Saved entries:
◇ ◇ ◇

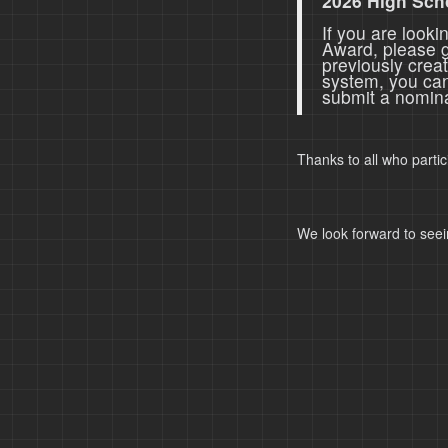
2026 High Sch
If you are look
Award, please 
previously crea
system, you ca
submit a nomina
Thanks to all who parti
We look forward to seei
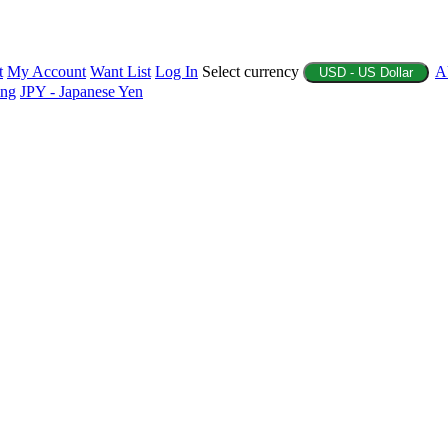
t
My Account
Want List
Log In
Select currency
A
USD - US Dollar
ing
JPY - Japanese Yen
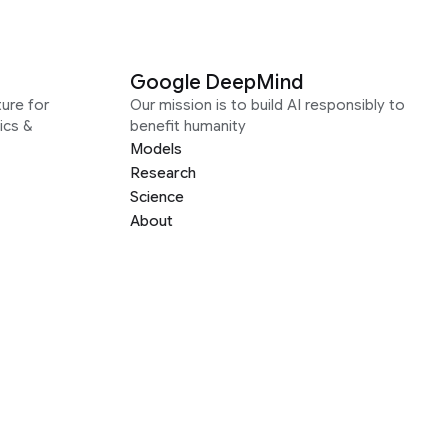
Google DeepMind
ure for
Our mission is to build AI responsibly to
ics &
benefit humanity
Models
Research
Science
About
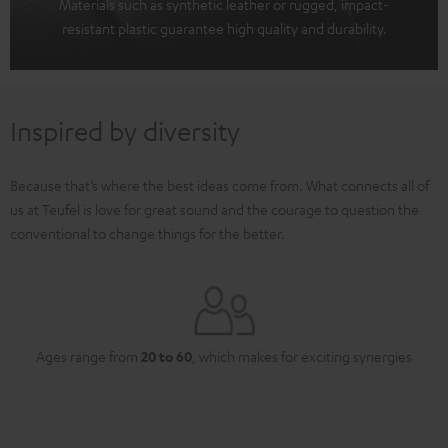
Materials such as synthetic leather or rugged, impact-
resistant plastic guarantee high quality and durability.
Inspired by diversity
Because that’s where the best ideas come from. What connects all of
us at Teufel is love for great sound and the courage to question the
conventional to change things for the better.
Ages range from
20 to 60
, which makes for exciting synergies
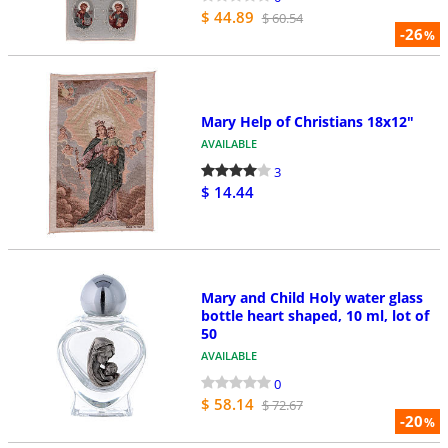
$ 44.89
$ 60.54
-26
%
Mary Help of Christians 18x12"
AVAILABLE
3
$ 14.44
Mary and Child Holy water glass
bottle heart shaped, 10 ml, lot of
50
AVAILABLE
0
$ 58.14
$ 72.67
-20
%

◇ ◇ ◇

**YOUR ASSIGNMENT:**
Determine how many lines of the entries above carry the string "from", and give that number alone.

**THE ANSWER:**
2